After leading a five-month review of Tasmania’s forests, Professor Jonathan West found that the native forest industry was unsustainable.
The allegation was made in a report initially suppressed by the State Government.
Prof. West found Forestry Tasmania had committed to harvesting sawlogs from native forest at about double the sustainable yield.
He also said its peeler billet contract with Ta Ann required the company to deliver more than twice what was sustainable.
An international forest certification company has picked up on the claims.
The Programme for the Endorsement of Forest Certification is investigating whether Forestry Tasmania has breached its requirement to manage forests sustainably.

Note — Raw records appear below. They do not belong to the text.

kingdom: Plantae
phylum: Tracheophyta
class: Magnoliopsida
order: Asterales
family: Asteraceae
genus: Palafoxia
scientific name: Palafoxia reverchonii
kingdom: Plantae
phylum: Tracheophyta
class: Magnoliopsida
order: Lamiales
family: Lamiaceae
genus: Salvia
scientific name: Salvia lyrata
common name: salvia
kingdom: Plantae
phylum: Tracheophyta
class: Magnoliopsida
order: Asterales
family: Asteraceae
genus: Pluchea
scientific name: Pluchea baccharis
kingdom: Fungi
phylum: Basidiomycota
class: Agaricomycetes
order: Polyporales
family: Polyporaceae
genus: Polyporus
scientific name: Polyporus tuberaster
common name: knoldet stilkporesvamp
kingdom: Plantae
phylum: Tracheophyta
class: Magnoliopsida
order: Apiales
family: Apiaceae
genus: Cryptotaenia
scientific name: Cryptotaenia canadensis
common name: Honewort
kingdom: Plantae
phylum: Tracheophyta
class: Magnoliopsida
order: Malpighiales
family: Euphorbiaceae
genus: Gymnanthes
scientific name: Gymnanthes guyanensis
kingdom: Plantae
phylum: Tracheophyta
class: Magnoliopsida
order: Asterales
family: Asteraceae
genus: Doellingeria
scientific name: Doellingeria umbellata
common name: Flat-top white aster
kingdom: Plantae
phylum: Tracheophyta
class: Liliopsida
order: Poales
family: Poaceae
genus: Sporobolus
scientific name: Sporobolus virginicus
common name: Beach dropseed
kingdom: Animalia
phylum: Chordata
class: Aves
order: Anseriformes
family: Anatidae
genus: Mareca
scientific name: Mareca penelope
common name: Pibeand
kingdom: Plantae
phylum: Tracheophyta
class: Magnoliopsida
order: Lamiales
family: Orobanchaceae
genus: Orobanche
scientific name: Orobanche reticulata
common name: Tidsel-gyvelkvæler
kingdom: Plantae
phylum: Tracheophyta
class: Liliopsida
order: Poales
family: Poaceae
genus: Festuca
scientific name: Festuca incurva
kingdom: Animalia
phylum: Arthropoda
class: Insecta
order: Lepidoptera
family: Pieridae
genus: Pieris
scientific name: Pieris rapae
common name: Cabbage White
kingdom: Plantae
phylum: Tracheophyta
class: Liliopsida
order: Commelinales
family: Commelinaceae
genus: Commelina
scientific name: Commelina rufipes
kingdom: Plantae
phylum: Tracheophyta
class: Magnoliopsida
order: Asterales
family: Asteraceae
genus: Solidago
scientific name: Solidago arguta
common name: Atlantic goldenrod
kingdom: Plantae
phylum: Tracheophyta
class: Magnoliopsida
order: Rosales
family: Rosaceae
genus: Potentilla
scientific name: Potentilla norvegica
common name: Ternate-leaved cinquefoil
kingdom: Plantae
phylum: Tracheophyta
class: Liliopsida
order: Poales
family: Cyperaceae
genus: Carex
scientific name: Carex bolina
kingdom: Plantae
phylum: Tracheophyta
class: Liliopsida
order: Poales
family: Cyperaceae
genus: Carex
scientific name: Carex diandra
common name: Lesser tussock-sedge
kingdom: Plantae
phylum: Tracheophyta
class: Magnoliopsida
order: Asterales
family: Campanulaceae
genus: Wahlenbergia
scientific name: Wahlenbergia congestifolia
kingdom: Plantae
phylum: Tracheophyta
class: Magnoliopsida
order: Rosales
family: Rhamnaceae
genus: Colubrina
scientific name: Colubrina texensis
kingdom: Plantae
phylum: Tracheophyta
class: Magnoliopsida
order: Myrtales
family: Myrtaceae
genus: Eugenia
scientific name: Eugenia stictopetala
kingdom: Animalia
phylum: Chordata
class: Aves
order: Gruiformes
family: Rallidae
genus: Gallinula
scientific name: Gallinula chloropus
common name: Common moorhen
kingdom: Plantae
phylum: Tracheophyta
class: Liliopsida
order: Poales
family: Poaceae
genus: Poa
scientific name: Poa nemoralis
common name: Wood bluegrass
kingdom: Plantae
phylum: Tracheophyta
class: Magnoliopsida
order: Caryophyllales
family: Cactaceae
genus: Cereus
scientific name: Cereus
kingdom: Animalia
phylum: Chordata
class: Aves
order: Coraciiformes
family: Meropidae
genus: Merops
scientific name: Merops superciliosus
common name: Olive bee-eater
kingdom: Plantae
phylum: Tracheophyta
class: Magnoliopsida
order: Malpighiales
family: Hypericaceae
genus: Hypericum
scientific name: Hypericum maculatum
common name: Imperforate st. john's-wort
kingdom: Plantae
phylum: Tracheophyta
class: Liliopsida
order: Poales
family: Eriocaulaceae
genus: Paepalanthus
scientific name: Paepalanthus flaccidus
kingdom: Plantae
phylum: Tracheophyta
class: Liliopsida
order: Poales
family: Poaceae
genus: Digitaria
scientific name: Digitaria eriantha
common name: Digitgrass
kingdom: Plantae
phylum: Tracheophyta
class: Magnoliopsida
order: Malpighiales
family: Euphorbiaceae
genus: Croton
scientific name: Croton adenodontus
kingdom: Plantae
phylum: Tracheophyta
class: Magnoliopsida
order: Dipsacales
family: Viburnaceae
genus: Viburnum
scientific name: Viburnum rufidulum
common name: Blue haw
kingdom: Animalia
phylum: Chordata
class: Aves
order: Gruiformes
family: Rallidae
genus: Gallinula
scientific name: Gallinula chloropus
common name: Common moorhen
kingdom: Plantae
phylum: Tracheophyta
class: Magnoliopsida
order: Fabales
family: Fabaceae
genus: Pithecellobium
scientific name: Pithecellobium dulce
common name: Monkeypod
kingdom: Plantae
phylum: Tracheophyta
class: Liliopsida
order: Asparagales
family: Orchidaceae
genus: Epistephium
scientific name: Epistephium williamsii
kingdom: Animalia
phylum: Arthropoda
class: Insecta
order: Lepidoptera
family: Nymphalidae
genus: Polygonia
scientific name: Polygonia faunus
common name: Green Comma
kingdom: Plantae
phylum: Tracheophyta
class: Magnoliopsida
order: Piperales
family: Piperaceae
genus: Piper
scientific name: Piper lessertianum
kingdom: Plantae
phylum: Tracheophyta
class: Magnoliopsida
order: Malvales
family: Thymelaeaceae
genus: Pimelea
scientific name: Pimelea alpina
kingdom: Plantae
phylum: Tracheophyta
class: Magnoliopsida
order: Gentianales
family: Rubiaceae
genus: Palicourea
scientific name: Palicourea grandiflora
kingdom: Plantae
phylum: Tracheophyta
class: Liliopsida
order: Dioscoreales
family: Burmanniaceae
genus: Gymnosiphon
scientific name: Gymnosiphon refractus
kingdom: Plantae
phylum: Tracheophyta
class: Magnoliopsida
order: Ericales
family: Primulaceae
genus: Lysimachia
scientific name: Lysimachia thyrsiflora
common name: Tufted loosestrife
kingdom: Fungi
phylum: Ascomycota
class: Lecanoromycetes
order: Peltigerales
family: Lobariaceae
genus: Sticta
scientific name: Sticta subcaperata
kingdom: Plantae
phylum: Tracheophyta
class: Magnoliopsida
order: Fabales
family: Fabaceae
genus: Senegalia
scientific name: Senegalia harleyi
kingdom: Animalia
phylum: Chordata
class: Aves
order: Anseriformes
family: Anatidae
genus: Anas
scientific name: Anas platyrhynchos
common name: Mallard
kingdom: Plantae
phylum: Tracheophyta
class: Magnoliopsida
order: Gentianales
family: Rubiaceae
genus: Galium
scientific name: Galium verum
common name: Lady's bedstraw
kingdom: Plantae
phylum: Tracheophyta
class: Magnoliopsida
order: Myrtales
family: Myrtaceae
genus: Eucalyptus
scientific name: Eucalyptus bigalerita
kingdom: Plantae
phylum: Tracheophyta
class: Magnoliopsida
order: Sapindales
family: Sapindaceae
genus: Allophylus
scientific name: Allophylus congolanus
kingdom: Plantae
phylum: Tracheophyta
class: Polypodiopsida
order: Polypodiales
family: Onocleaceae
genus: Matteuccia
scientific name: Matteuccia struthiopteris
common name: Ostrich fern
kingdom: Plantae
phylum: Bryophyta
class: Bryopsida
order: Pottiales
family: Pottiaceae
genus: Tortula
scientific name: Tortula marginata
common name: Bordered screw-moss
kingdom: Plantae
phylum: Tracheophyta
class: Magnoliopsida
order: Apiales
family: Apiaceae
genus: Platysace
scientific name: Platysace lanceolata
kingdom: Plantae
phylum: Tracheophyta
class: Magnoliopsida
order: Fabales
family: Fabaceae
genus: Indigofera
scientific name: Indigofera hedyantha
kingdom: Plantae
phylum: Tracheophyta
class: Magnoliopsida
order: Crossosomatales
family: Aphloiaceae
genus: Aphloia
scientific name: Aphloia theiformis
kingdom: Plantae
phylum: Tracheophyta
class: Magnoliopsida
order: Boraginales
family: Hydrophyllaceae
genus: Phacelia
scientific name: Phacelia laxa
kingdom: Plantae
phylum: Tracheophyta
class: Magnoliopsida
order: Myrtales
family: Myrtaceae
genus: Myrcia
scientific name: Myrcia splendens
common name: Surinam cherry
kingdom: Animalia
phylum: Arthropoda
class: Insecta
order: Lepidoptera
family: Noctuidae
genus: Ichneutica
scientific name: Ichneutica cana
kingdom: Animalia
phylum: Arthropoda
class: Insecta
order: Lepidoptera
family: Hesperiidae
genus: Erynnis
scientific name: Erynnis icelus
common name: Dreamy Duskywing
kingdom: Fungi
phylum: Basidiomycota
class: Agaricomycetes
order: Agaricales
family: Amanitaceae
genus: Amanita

Forestry Tasmania says it is confident it will pass the investigation.
• ABC Online: Forest industry rejects peace offer
Tasmania’s peak forest group is refusing to resume peace deal negotiations to stop most native forest logging in Tasmania.
The Forest Industries Association left the talks in February, claiming the anti-forestry action in Japan was damaging its members.
A coalition of green groups outside of the peace talks offered to suspend their Japanese campaign against timber company Ta Ann if logging was suspended in areas being considered for protection under the deal.
The association’s chief executive Terry Edwards has told ABC Radio’s The World Today the offer was not genuine.
“What it will take to bring us back in, is a cessation of the market campaign without ridiculous caveats put on that.”
“They intend to continue their domestic campaign.
“Now anyone who believes a domestic campaign being run in Tasmania is not going to be heard in Japan is just simply fooling themselves.
“We’re not prepared to accept conditions imposed on us that are more restrictive than those imposed on us in the IGA,” he said.
• Mercury: Call for Forestry to be axed
NICK CLARK | April 07, 2012 12.01am
FORESTRY Tasmania should be disbanded and turned into a department responsible to a minister, former Lowe government forests minister Andrew Lohrey says.
Mr Lohrey said the alleged overcutting of forests was a result of a lack of transparency and oversight of Forestry Tasmania.
“It has almost no oversight and doesn’t even seem to do what [Deputy Premier Bryan] Green wants it to do,” he said. “It is in charge of a large public resource and has no accountability.”
He said the situation was completely different to that in 1994 when Forestry Tasmania was established.
“What is needed is a department of forestry that is answerable to a minister who is answerable to Parliament, making the whole process transparent to the public,” Mr Lohrey said.